Вода журчит — фонтанчик.
Вспомнила, как с Володькой ездили к генералу на дачу. Черные тюльпаны, туя…
— Посмотри: стол, — произнес томно-торжественно муж мой Подпругин. — Еще утром за ним заседали, представляешь?.. Брежнев со своими помощниками. Ты способна такое представить?
— Ну?
— Брежнев, — услышала я гипнотизирующее, специфически подпругинское.
— Послушай, я не буду на столе…
— Ты не понимаешь… Брежнев… Брежнев… Брежнев… — твердил он в исступлении.
Потом он напишет в отчете, что я заупрямилась. Пусть пишет.
Я действительно заупрямилась.
Я сказала, что стара для этого — для стола. Все во мне протестовало против стола. Он сказал, что это каприз. Я сказала: не буду!
— Не-е-ет! — простонал Подпругин.
— Но, но! Руки! — я решительно не хотела.
— Непр-р-равда! — зарычал, зверея, Подпругин.
— Руки! Я буду кричать! — закричала я во все горло. (Будто от меня ждали другого.)

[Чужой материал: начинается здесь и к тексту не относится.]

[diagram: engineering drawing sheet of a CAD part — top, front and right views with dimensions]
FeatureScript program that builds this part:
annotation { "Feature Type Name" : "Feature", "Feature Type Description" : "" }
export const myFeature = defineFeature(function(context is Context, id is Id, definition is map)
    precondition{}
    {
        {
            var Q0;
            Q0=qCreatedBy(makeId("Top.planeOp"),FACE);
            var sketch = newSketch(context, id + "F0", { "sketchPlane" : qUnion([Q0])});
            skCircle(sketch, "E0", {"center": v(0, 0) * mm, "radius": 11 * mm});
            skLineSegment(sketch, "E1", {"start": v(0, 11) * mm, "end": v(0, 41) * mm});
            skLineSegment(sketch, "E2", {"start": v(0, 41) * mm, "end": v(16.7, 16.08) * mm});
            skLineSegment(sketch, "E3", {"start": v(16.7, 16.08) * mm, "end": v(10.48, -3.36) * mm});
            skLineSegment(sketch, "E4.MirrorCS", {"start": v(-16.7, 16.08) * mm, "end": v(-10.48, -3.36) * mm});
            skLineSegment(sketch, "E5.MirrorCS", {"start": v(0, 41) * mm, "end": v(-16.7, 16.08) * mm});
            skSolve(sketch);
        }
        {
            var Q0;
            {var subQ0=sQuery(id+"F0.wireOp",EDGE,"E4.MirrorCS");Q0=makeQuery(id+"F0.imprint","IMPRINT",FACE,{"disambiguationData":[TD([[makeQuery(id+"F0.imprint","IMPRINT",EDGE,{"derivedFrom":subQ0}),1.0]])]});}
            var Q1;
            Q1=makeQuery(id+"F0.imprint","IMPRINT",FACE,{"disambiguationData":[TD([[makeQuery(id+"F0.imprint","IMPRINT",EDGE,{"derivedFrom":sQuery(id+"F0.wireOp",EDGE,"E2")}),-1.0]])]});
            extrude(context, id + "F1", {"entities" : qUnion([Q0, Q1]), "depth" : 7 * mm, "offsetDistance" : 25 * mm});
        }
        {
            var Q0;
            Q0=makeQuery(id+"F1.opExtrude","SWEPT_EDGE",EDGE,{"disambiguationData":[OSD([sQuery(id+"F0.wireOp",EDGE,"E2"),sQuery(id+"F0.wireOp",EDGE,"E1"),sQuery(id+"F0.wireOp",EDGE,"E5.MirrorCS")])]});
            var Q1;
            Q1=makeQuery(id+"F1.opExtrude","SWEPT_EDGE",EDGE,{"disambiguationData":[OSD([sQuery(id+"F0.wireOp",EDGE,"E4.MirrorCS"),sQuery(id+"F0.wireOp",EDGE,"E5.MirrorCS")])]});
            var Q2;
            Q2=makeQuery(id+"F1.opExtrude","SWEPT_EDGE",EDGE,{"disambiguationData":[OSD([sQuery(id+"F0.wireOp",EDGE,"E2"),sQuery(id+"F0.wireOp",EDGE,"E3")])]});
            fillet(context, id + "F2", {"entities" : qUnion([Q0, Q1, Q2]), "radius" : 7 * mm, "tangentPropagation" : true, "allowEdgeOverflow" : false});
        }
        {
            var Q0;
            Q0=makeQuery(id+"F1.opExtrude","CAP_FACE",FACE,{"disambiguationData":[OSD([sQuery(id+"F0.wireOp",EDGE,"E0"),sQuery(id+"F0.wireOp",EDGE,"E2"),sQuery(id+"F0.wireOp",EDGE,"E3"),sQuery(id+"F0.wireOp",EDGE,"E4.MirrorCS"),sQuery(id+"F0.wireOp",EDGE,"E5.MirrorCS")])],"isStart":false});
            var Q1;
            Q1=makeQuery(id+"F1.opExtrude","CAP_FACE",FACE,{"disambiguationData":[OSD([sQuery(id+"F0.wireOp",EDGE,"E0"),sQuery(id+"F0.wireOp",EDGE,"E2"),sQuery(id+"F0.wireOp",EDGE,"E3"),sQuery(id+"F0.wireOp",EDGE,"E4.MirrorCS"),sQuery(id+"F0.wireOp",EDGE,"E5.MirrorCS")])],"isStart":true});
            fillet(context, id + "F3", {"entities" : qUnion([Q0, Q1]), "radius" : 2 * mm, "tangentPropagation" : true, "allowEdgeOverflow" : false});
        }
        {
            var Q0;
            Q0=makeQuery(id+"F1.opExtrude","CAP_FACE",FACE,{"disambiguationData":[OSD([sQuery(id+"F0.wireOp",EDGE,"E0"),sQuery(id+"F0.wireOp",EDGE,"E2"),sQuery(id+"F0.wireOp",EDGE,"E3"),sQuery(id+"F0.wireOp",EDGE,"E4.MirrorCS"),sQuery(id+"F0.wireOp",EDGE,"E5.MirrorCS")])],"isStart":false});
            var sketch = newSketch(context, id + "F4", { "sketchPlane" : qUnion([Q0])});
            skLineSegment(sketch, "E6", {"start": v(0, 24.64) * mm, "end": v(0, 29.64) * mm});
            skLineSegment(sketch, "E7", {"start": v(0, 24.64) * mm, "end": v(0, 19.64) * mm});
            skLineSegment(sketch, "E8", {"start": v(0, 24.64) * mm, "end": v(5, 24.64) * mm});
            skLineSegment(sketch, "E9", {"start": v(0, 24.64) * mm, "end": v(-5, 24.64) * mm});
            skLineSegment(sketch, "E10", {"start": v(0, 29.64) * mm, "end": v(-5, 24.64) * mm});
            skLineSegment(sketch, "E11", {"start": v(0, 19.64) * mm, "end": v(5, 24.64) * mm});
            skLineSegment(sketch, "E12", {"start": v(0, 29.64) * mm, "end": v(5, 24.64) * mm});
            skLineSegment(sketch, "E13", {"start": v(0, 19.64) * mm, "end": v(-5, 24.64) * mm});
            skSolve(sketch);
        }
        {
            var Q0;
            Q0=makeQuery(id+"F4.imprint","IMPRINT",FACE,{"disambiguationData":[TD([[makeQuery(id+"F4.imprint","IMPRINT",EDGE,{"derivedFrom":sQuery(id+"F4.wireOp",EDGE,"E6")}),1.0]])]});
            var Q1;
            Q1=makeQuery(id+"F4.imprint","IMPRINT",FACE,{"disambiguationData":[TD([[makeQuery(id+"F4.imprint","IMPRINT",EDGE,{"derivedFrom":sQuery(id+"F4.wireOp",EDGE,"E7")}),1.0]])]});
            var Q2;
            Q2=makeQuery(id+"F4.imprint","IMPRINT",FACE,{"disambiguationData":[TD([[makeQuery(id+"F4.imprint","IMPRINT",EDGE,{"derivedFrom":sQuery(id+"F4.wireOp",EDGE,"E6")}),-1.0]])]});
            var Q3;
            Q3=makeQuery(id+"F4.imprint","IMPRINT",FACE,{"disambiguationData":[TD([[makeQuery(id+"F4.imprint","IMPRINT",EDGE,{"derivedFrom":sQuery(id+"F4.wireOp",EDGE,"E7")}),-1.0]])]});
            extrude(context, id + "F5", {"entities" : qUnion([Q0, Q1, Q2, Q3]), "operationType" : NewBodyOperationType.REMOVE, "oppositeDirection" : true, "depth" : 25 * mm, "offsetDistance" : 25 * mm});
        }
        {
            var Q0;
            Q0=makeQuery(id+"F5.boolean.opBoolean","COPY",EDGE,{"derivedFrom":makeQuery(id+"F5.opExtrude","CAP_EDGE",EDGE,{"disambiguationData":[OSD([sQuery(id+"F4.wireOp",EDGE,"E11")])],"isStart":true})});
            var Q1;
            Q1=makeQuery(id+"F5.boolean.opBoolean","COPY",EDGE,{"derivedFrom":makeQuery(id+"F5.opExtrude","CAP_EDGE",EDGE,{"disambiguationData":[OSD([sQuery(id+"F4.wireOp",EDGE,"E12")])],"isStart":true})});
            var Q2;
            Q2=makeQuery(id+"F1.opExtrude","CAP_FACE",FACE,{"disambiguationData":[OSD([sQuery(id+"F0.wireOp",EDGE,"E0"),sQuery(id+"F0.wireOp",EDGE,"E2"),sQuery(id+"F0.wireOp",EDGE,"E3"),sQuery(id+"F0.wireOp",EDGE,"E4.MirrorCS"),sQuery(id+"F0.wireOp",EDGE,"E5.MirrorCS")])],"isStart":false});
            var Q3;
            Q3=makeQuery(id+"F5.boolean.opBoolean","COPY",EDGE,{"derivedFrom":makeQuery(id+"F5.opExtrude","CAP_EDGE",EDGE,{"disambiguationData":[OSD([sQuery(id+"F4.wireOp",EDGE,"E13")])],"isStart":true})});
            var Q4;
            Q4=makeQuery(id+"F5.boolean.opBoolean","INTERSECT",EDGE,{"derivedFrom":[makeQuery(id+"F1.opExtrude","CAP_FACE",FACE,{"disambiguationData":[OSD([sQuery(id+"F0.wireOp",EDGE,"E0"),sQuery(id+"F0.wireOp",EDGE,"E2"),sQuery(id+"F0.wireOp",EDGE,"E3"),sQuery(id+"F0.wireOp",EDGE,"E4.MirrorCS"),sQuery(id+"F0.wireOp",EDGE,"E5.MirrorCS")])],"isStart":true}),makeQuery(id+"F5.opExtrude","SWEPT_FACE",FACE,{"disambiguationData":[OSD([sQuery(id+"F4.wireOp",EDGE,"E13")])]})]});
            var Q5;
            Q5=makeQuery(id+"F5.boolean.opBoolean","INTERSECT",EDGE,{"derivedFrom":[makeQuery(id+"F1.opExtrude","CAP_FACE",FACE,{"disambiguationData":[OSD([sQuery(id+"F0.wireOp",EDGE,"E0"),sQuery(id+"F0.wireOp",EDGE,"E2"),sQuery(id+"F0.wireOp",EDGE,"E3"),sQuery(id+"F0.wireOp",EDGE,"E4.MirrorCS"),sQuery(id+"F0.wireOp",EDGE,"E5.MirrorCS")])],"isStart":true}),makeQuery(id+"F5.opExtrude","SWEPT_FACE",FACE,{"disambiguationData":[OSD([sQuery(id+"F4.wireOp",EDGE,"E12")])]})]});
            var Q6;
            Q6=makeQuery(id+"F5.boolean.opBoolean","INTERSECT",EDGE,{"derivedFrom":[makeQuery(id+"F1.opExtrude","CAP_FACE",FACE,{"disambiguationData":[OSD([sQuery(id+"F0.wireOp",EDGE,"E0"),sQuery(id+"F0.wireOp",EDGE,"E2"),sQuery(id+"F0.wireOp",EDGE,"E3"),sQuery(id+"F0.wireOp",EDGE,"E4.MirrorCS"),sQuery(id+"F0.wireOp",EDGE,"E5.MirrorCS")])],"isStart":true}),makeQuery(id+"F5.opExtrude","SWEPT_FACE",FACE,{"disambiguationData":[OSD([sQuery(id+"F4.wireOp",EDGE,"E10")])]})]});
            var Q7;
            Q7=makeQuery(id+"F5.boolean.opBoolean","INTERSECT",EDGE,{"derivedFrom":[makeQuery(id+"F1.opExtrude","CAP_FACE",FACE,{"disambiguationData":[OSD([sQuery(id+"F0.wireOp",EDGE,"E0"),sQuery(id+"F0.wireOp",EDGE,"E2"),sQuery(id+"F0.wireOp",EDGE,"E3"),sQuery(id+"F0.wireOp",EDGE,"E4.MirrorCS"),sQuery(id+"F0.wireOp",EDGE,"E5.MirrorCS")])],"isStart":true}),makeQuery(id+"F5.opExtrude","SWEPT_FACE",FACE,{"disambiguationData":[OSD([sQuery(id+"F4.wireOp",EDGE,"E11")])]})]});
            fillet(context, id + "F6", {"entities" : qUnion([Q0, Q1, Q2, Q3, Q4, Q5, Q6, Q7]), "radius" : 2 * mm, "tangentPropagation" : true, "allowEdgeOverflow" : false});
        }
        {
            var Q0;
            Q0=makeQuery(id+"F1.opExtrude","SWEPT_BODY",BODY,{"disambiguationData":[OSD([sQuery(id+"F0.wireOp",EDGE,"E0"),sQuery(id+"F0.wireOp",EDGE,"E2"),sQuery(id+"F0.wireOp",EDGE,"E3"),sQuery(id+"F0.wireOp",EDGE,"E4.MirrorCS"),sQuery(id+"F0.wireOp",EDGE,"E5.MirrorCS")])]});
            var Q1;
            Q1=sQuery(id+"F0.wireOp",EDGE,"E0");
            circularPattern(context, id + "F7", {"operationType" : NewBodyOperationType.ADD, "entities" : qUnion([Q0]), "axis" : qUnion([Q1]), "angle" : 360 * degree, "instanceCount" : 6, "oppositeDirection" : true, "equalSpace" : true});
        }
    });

— Громче кричи! Дверь закрыта! Кричи!
Стиснула зубы тогда. Ужасная глупость. Мы боролись. Упал фонарь и погас. Не дождетесь, твердила себе, не дождетесь! Не думай о Брежневе, слышишь! Треснуло платье. Что ты делаешь, дурак! Он рвал белье, я хотела укусить его, не вышло. В волосы пыталась вцепиться ему, он схватил за кисти рук меня, руки заломил мне за голову.
Сквозь стеклянную крышу оранжереи увидела звезды: сначала одну, потом другую, третью. Еле-еле мерцали. Помню, думать хотела только о них, но не помню, что думала и как долго.
(От небесных звезд, как исходного пункта ассоциативного ряда, — через три (в то время) Звезды Героя, украшавших пиджак Генерального секретаря, — непосредственно к здоровью последнего, как к предмету описываемого исследования, — таково предполагаемое мною и не осознаваемое ею самою направление эманации существа Е. В. Ковалевой в трудно вообразимых областях таинственного и непостижимого. —
Вот и весь сказ. Чистила апельсин — Подпругин в руку сунул. Где взял в темноте?
(Сорвал. Сама знаешь. —
Сижу, стало быть, в темноте на столе, как дура, и отрываю кожуру зубами. Руки дрожат.
Подпругин ищет фонарь.
Нашел. Зажег. Неподражаем: без штанов, но в рубашке. Рукав на одной нитке висит. А кто будет скатерть стирать? Ну? Спроси:
— Хорошо ли тебе было?
А?
Молчит.
Разломала пополам. Половину ему протянула.
Сочный, сладкий.
— Зря, — говорю, — сорвал. Накажут теперь.
Плод греха.
— Ничего, мне разрешили.
— Кто? Управляющий делами ЦК?
Он не ответил.
Раздался выстрел глухой — далеко, потом другой. И еще два.